Rackspace Technology and AMD have signed a Memorandum of Understanding (MOU) to develop a managed enterprise AI cloud specifically for regulated industries and sovereign workloads. The partnership aims to create a new category of managed AI infrastructure that integrates AMD's Instinct GPUs and EPYC CPUs into a fully managed, compliant operational model controlled by Rackspace.
Overview
The current dominant model requires enterprises to rent GPU capacity by the hour and handle operational tasks such as integration, security, and accountability themselves. Rackspace and AMD propose to invert this model. Under the planned framework, dedicated AMD compute power would be embedded into a regulated, managed operating model where Rackspace controls the entire stack — from chip to outcome.
The four planned service tiers
The collaboration outlines four integrated functions that together form a comprehensive stack:
Enterprise AI Cloud: A fully managed, private and hybrid AI environment built on AMD Instinct GPUs, AMD EPYC CPUs, and Rackspace's managed operations model. Rackspace would assemble, integrate, and operate the entire stack for enterprises requiring sovereignty, compliance, and operational accountability.
Enterprise Inference Engine: A context-aware inference runtime that maintains domain knowledge, session history, and enterprise-specific data contexts across queries. This allows AI agents and large language models to operate with the consistency and institutional memory that production environments require. Rackspace would take responsibility for SLAs covering availability, scalability, and performance.
Inference as a Service: Dedicated, managed AMD Instinct GPUs with developer-friendly toolkits for inference and fine-tuning, offered as a regulated alternative to renting standard GPUs. The customer brings their own model and development team; Rackspace provides reliable bare-metal capacity with operational discipline, hardware-level support, and performance SLOs.
Bare Metal AMD Instinct: A proposed dedicated, high-performance AMD Instinct compute platform on bare metal for customers needing physical isolation, deterministic performance, and direct hardware access for demanding training and inference workloads.

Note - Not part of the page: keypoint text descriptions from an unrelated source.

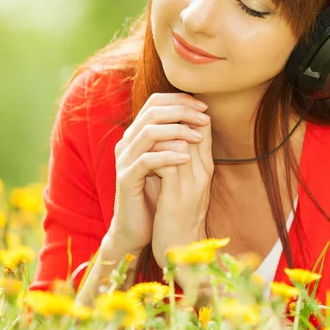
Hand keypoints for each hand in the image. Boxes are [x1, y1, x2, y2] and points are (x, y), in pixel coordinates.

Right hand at [108, 92, 209, 255]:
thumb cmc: (158, 193)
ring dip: (177, 131)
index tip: (204, 108)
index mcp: (138, 134)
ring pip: (148, 132)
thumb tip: (204, 117)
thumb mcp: (172, 161)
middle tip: (204, 119)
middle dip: (182, 112)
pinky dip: (168, 156)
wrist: (138, 228)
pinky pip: (146, 160)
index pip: (156, 103)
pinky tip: (186, 158)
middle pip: (153, 112)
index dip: (181, 101)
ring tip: (198, 137)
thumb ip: (181, 139)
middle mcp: (128, 142)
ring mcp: (124, 160)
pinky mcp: (125, 179)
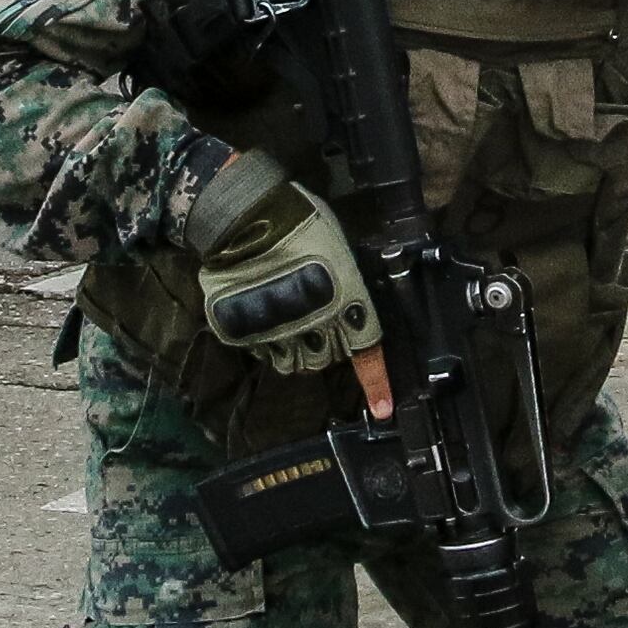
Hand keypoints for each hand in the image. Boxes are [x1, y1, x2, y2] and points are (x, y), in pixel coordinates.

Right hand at [185, 151, 388, 406]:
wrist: (245, 218)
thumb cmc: (300, 221)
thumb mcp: (338, 248)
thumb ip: (347, 281)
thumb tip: (351, 294)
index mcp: (347, 303)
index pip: (367, 354)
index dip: (377, 384)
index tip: (382, 410)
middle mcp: (317, 326)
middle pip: (329, 359)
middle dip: (328, 346)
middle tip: (316, 320)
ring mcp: (280, 333)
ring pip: (298, 362)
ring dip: (298, 347)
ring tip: (290, 319)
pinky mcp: (249, 335)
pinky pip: (266, 351)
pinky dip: (268, 341)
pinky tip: (264, 315)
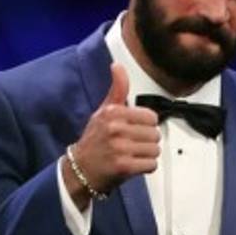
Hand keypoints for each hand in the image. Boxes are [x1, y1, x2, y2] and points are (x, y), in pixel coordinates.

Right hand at [64, 62, 159, 204]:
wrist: (80, 169)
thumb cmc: (94, 140)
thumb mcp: (104, 110)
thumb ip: (117, 89)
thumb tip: (117, 66)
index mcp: (113, 112)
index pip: (151, 117)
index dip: (146, 125)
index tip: (134, 130)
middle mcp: (116, 128)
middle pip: (155, 134)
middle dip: (147, 141)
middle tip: (132, 145)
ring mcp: (120, 148)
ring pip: (155, 150)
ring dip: (147, 155)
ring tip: (132, 154)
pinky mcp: (124, 166)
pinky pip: (151, 164)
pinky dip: (146, 167)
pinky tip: (133, 164)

Target audience and use case
The partnership targets regulated enterprises and sovereign workloads where security, governance, and accountability are non-negotiable. Gajen Kandiah, CEO of Rackspace Technology, stated that controlling AI infrastructure in regulated environments with clearly defined responsibilities must be integrated from the start, not added later. Dan McNamara from AMD noted that enterprise AI is moving from experimentation to production readiness, requiring compute infrastructure designed for performance and efficiency at scale.
Status and caveats
The MOU establishes a framework for a potential multi-year strategic partnership. No definitive agreements have been signed, and the discussions remain in early stages. The companies caution that there is no guarantee that final agreements will be reached, that the parties will agree on terms, or that the expected benefits will be realized. Any debt financing needed to implement the transactions depends on availability of financing on acceptable terms.
Bottom line
Rackspace and AMD are proposing a managed, regulated alternative to the current hourly GPU rental model for enterprise AI. The four-tier stack — from bare metal to fully managed cloud — is designed for organizations that cannot compromise on compliance or operational accountability. Whether this framework becomes a shipping product depends on the outcome of ongoing negotiations.